* _Exercise description_
Output all of the data below line for line, without changing anything.
>> START
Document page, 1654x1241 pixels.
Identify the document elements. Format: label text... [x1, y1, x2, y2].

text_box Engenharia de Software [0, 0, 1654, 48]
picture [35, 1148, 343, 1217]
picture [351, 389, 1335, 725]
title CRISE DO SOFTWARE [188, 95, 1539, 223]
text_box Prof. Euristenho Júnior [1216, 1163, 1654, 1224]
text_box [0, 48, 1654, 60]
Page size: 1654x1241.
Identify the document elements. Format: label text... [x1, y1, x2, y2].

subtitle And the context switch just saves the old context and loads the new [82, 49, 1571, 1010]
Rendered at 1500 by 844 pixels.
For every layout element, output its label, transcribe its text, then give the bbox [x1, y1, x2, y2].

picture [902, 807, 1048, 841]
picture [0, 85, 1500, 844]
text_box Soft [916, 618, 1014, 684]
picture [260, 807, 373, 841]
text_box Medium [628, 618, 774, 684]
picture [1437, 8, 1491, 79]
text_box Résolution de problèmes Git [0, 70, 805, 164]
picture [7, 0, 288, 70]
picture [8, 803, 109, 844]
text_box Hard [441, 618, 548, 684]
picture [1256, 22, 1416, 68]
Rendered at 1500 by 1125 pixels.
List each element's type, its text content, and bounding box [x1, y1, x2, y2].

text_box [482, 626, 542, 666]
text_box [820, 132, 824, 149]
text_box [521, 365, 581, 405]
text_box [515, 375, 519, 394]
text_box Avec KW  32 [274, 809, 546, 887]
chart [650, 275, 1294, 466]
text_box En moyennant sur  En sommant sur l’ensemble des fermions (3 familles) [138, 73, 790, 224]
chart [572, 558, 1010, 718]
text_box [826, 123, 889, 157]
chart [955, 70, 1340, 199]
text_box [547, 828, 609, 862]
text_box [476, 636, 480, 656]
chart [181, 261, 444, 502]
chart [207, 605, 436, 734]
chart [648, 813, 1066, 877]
>> END
* _Correct answer_
Document page, 1654x1241 pixels.
Identify the document elements. Format: label text... [x1, y1, x2, y2].

text_box Engenharia de Software [0, 0, 1654, 48]
picture [35, 1148, 343, 1217]
picture [351, 389, 1335, 725]
title CRISE DO SOFTWARE [188, 95, 1539, 223]
text_box Prof. Euristenho Júnior [1216, 1163, 1654, 1224]
text_box [0, 48, 1654, 60]
Page size: 1654x1241.
Identify the document elements. Format: label text... [x1, y1, x2, y2].

subtitle And the context switch just saves the old context and loads the new [82, 49, 1571, 1010]
Rendered at 1500 by 844 pixels.
For every layout element, output its label, transcribe its text, then give the bbox [x1, y1, x2, y2].

picture [902, 807, 1048, 841]
picture [0, 85, 1500, 844]
text_box Soft [916, 618, 1014, 684]
picture [260, 807, 373, 841]
text_box Medium [628, 618, 774, 684]
picture [1437, 8, 1491, 79]
text_box Résolution de problèmes Git [0, 70, 805, 164]
picture [7, 0, 288, 70]
picture [8, 803, 109, 844]
text_box Hard [441, 618, 548, 684]
picture [1256, 22, 1416, 68]
Rendered at 1500 by 1125 pixels.
List each element's type, its text content, and bounding box [x1, y1, x2, y2].

text_box [482, 626, 542, 666]
text_box [820, 132, 824, 149]
text_box [521, 365, 581, 405]
text_box [515, 375, 519, 394]
text_box Avec KW  32 [274, 809, 546, 887]
chart [650, 275, 1294, 466]
text_box En moyennant sur  En sommant sur l’ensemble des fermions (3 familles) [138, 73, 790, 224]
chart [572, 558, 1010, 718]
text_box [826, 123, 889, 157]
chart [955, 70, 1340, 199]
text_box [547, 828, 609, 862]
text_box [476, 636, 480, 656]
chart [181, 261, 444, 502]
chart [207, 605, 436, 734]
chart [648, 813, 1066, 877]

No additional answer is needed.